Don't rub SALT cap expansion in US tax system's wounds, urges CRFB

Don't rub SALT cap expansion in US tax system's wounds, urges CRFB
Analysis warns proposed $20,000 deduction for married couples would only add to projected $3.9 trillion revenue loss, among other consequences.
JAN 10, 2025

While extending the SALT deduction to include married couples would be a win for some taxpayers in high-income states, such a move would also come with severe economic consequences.

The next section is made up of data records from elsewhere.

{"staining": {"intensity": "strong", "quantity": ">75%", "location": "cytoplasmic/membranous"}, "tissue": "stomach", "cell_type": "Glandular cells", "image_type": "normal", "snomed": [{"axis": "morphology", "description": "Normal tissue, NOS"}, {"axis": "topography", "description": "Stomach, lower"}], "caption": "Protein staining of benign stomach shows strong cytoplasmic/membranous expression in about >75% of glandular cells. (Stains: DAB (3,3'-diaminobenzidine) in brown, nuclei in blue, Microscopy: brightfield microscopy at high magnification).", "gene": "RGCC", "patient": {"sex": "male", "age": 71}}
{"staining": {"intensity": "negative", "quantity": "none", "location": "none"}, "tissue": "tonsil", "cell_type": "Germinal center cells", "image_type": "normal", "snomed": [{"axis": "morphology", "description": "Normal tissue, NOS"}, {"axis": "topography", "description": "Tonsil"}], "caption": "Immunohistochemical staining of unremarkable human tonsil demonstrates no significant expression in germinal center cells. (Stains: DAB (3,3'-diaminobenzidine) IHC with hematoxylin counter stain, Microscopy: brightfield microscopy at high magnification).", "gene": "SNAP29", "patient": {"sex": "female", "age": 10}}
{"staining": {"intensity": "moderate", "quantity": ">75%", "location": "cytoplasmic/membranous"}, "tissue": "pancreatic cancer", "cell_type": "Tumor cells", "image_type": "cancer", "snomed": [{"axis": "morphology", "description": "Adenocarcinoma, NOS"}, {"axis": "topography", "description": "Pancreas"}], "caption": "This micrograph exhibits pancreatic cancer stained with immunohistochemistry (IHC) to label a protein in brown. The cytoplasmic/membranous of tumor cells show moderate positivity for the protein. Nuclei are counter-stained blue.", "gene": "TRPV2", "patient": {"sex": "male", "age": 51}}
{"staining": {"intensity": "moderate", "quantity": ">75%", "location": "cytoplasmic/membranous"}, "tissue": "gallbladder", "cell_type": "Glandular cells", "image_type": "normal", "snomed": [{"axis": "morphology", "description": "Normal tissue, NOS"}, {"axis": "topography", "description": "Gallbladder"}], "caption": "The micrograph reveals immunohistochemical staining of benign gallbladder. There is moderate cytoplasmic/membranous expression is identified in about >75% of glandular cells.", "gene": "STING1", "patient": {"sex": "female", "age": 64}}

According to the Committee for a Responsible Federal Budget, increasing the state and local deduction cap for married couples from $10,000 to $20,000 – which is being floated as policymakers weigh options to extend expiring provisions of the 2017 Tax Cuts and Jobs Act – would be costly for the US economy and tax system.

"Extending the expiring individual and estate tax provisions under the TCJA would reduce revenue by $3.9 trillion over the next decade," the CRFB warned in a note Thursday. "[L]awmakers will need to include significant adjustments and/or offsets to prevent tax extensions from worsening an already unsustainable debt trajectory."

The committee said doubling the SALT cap for joint filers would put the US even deeper in the hole, increasing the revenue loss by $170 bllion to reach $4.1 trillion in the next 10 years. While restricting the cap increase to include only those earning less than $500,000, that would still mean an additional $110 billion in lost tax revenue.

"Some reports have even suggested policymakers are considering increasing the SALT cap to $100,000 for single filers and $200,000 for joint filers, which would reduce revenue by an additional $920 billion," it said, alluding to how a looser SALT cap could impact US debt.

While supporters of SALT cap expansion paint it as a form of middle-class tax relief, the CFRB said a looser SALT cap would almost exclusively benefit the highest-income households, particularly in high-tax states like New York, New Jersey, Connecticut, and California.

Legislators representing three of those named states were reportedly invited to meet President-elect Donald Trump at his Mar-a-Lago estate Saturday to discuss the possibility of expanding the SALT cap.

Citing figures from the Tax Policy Center, the note said that if the SALT cap deduction for married couples were doubled to $20,000, just 0.4% of the benefit would go to households making less than $100,000 annually. Meanwhile, almost 94 percent of the benefit would go to households that make more than $200,000 per year.

Another concern for the CFRB is the potential impact on tax complexity, which the TCJA effectively lessened when it was passed in 2017. By capping SALT deductions and increasing the standard deduction, the act reduced the number of households itemizing deductions from nearly 50 million to 15 million. Expanding the SALT cap could reverse that progress, the committee argued, prompting more taxpayers to itemize and raising the cost of tax compliance.

“Given the $3.9 trillion deficit impact of a straight extension of the TCJA, policymakers should prioritize reducing revenue losses rather than exacerbating them,” the CFRB said.